C'est pourquoi nous repoussons toute prétention de nous imposer quelque dogmatisme moral que ce soit comme loi éthique éternelle, définitive, désormais immuable, sous le prétexte que le monde moral a lui aussi ses principes permanents qui sont au-dessus de l'histoire et des différences nationales. Nous affirmons, au contraire, que toute théorie morale du passé est, en dernière analyse, le produit de la situation économique de la société de son temps. Et de même que la société a évolué jusqu'ici dans des oppositions de classes, la morale a été constamment une morale de classe; ou bien elle justifiait la domination et les intérêts de la classe dominante, ou bien elle représentait, dès que la classe opprimée devenait assez puissante, la révolte contre cette domination et les intérêts d'avenir des opprimés. Qu'avec cela, il se soit en gros effectué un progrès, pour la morale comme pour toutes les autres branches de la connaissance humaine, on n'en doute pas. Mais nous n'avons pas encore dépassé la morale de classe.

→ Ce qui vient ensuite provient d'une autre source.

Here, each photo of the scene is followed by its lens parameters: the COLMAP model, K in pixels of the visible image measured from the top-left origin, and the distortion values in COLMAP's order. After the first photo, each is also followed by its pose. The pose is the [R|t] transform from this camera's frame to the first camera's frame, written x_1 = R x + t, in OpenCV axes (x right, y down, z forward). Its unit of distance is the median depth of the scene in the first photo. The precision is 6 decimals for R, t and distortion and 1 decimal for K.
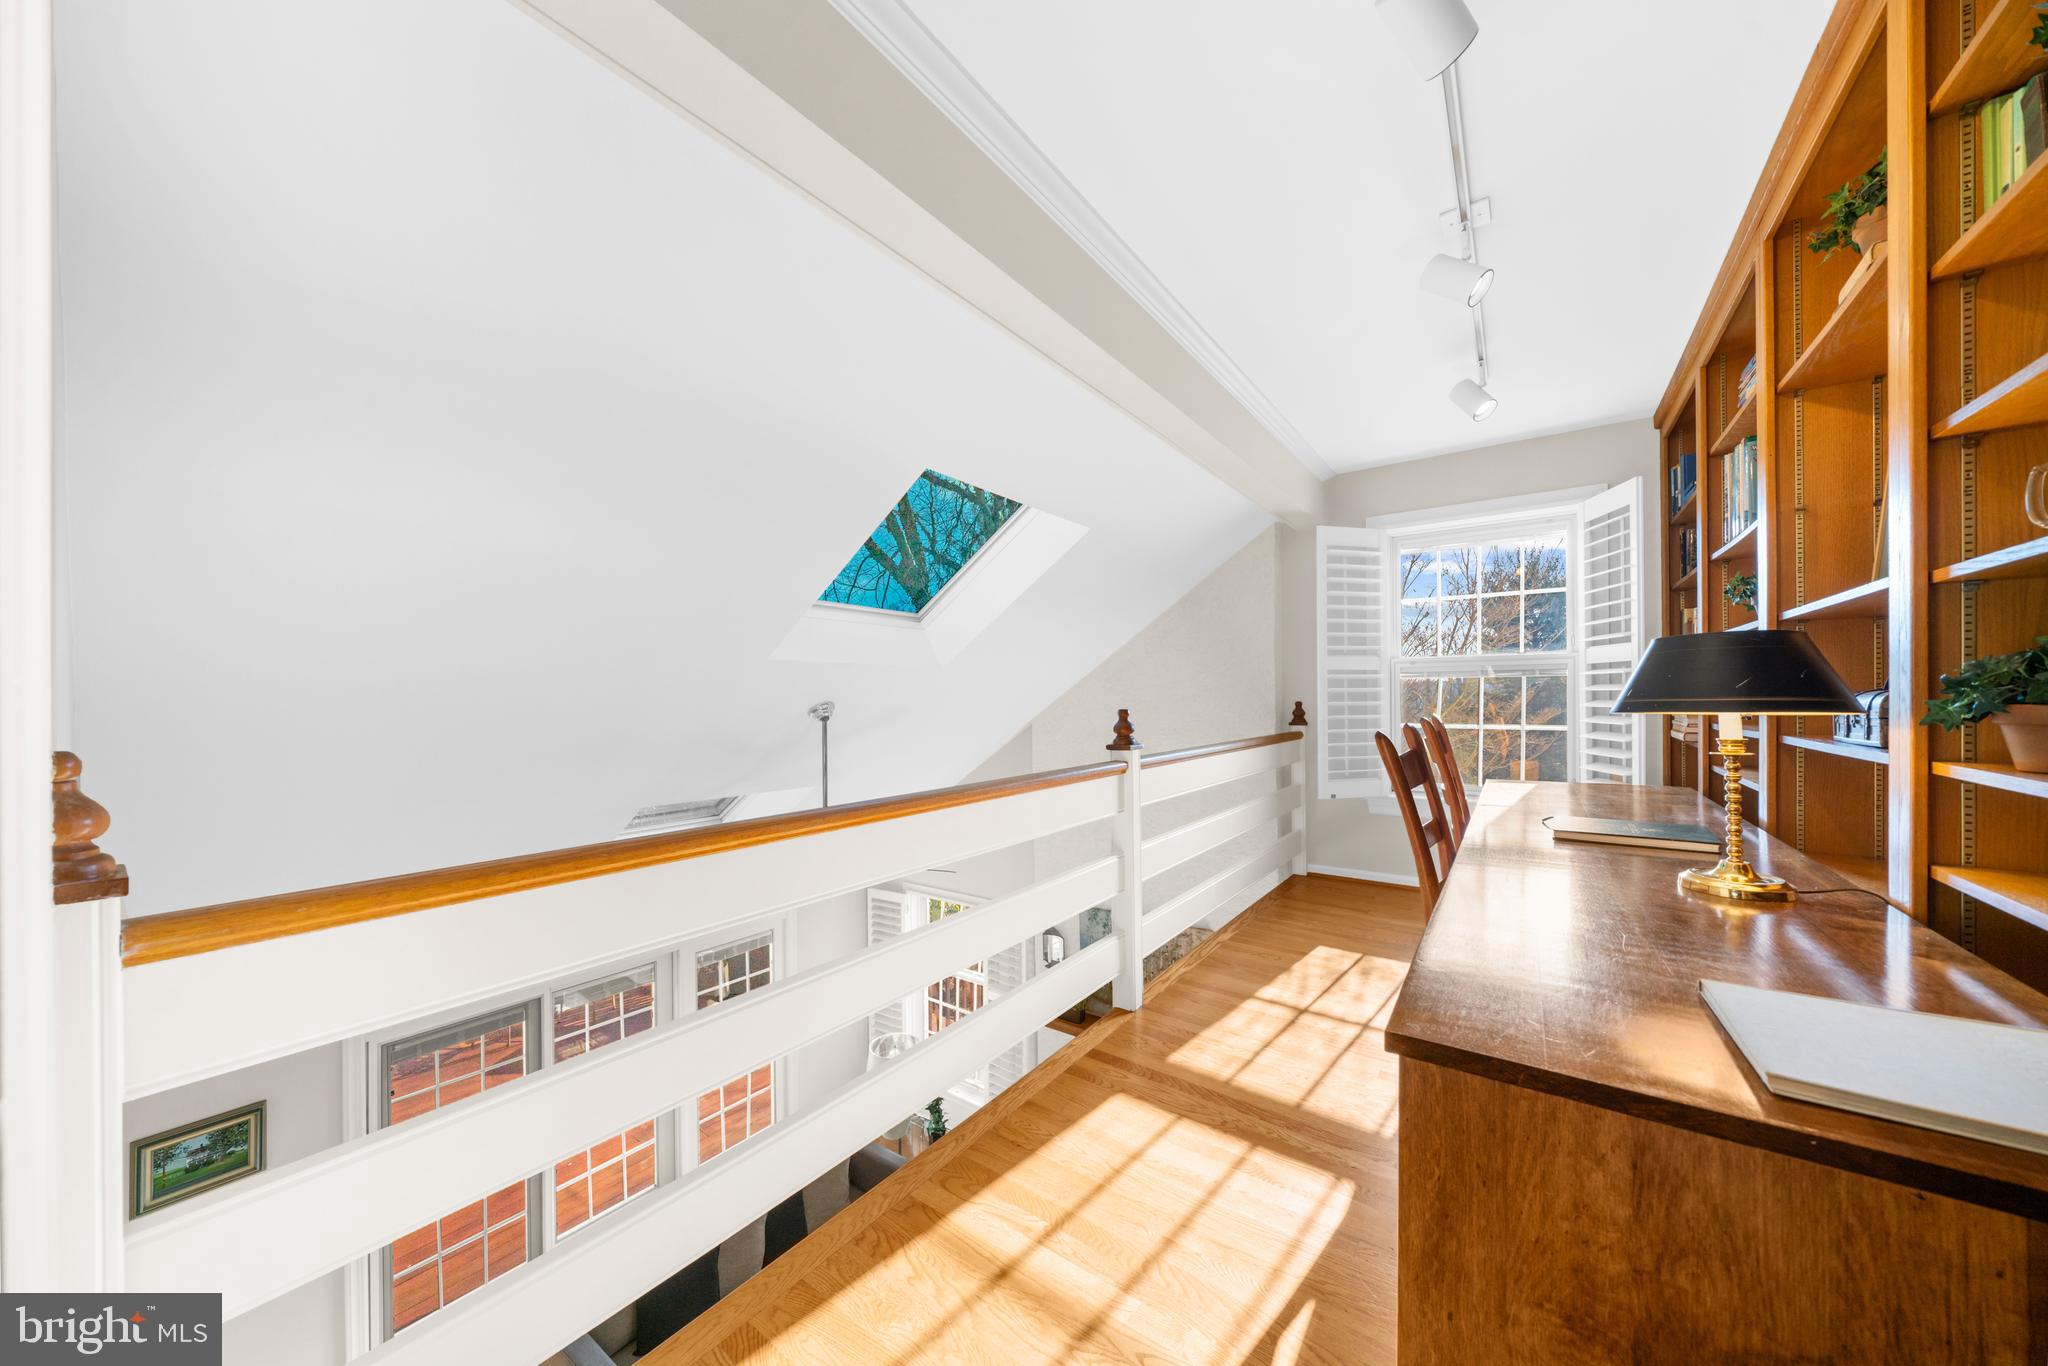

Une morale réellement humaine, placée au-dessus des oppositions de classe et de leur souvenir, ne devient possible qu'à un niveau de la société où on a non seulement vaincu, mais oublié pour la pratique de la vie, l'opposition des classes. Que l'on mesure maintenant la présomption de M. Dühring qui, du sein de la vieille société de classes, prétend, à la veille d'une révolution sociale, imposer à la société sans classes de l'avenir une morale éternelle, indépendante du temps et des transformations du réel ! A supposer même, - ce que nous ignorons jusqu'à présent, - qu'il comprenne tout au moins dans ses lignes fondamentales la structure de cette société future.